Background: Recent trans-ethnic genome-wide association study (GWAS) showed that autoimmune regulator (Aire) played a pivotal role in Rheumatoid Arthritis (RA). Our preliminary research showed that Aire can affect T follicular helper (Tfh) cells differentiation by regulating the expression of inducible costimulator molecule ligand (ICOSL) on DCs. The abnormal levels of Tfh cells are related to the pathogenesis of RA, which can promote autoantibody production by helping autoreactive B cells activation.Therefore, the abnormal expression of the Aire in RA patients may lead to increased expression of ICOSL, promoting the differentiation of Tfh cells and the secretion of autoantibodies, consequently resulting in RA. However, to date, changes in the Aire, Tfh cell, and ICOSL levels in the peripheral blood of RA patients have not been reported. This study assessed the expression level of Aire and ICOSL and the number of Tfh cells in the peripheral blood of patients with RA and then explored the relationship between these three factors and RA severity. We are attempting to further explore the pathogenesis of RA to develop targeted treatments.

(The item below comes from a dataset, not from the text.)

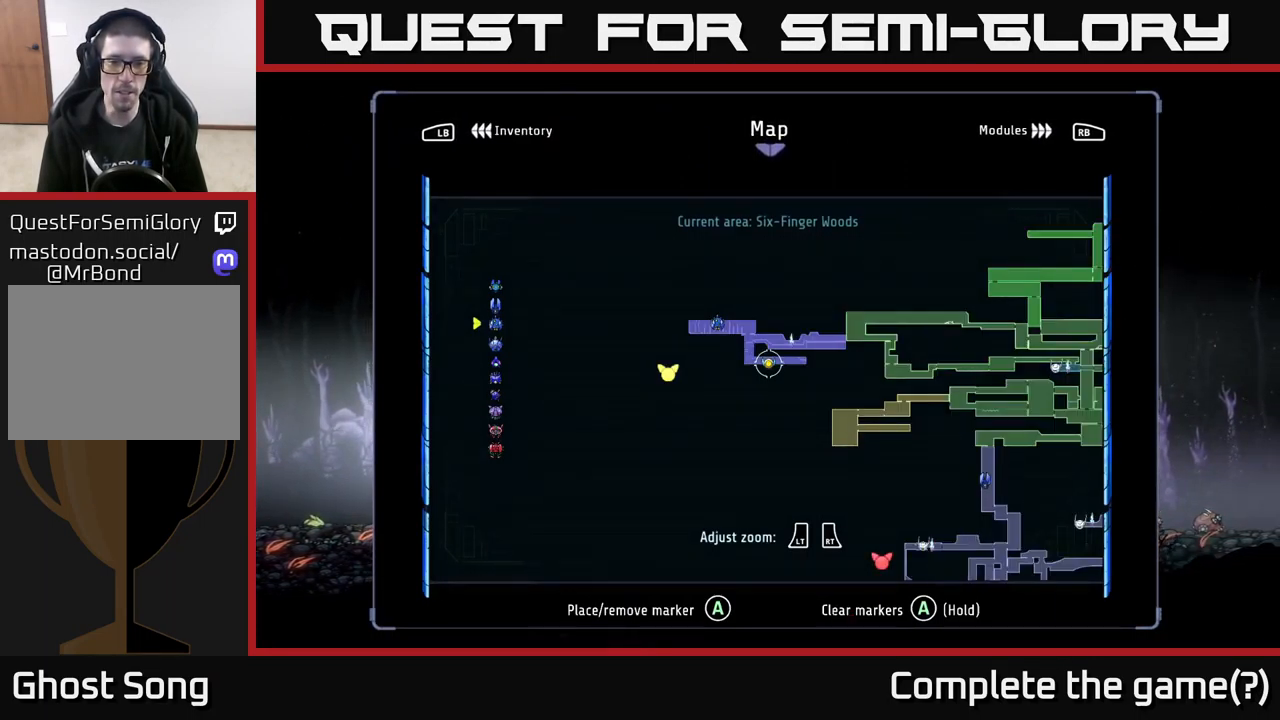
{"buttons": [], "left_stick": "center", "right_stick": "center", "events": []}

Methods: Fifteen RA patients were enrolled, basic clinical information of the patients was collected, blood samples were collected to examine the Aire expression, ICOSL expression and CD4+CXCR5+PD1+ (Tfh cell) numbers in circulation before treatment. The relationship between these three factors and RA severity was explored.

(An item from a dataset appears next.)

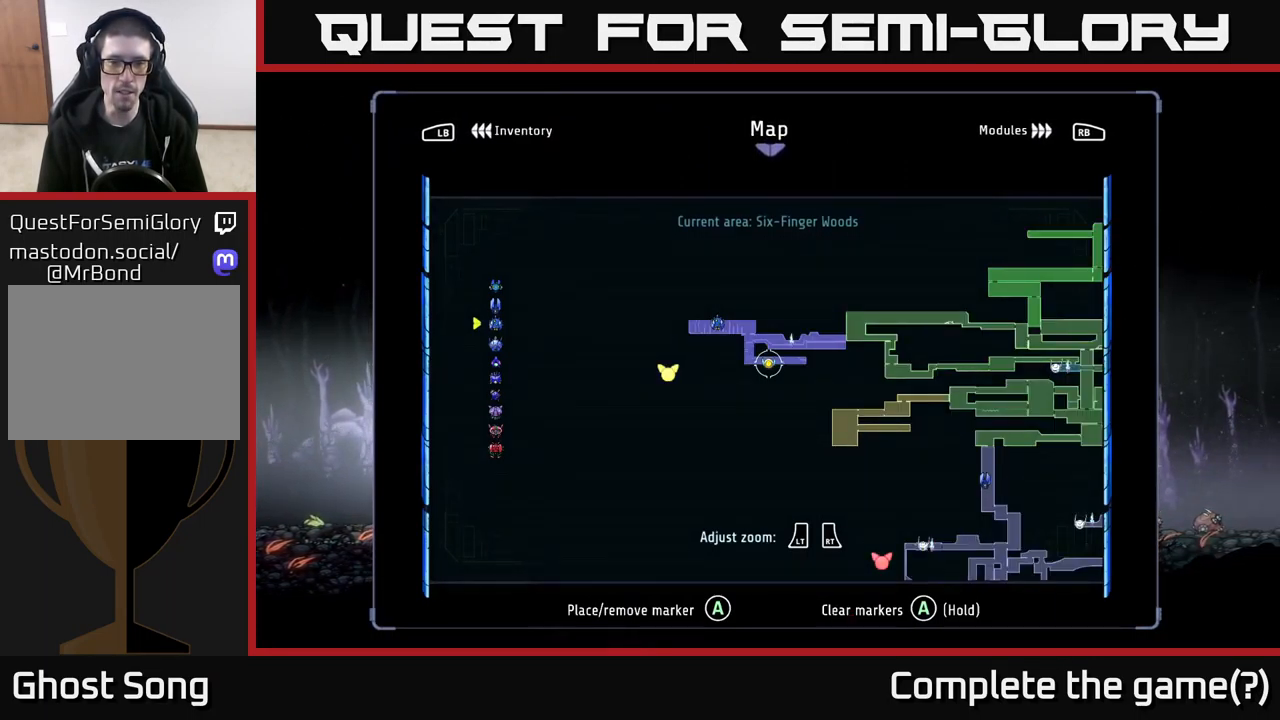
{"buttons": [], "left_stick": "center", "right_stick": "center", "events": [[183, "left_stick", "up"], [283, "left_stick", "up-left"], [483, "left_stick", "center"]]}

Results: This study showed that compared with the control group, the levels of circulating Aire in RA group significantly reduced, while the ICOSL expression levels and Tfh cell numbers in the peripheral blood of RA group were increased. Additionally, the Aire expression levels were negatively correlated with the ICOSL expression levels and Tfh cell numbers, and the ICOSL expression levels were positively correlated with Tfh cell numbers. Moreover, the Aire and ICOSL expression levels and Tfh cell numbers were correlated with anti-cyclic citrullinated peptide antibodies (ACPA) levels and disease activity score in 28 joints (DAS28).
Conclusions: These results suggested the abnormal Aire gene expression in RA patients may affect Tfh differentiation by regulating the expression of ICOSL, leading to the autoantibodies production and promote the onset of RA.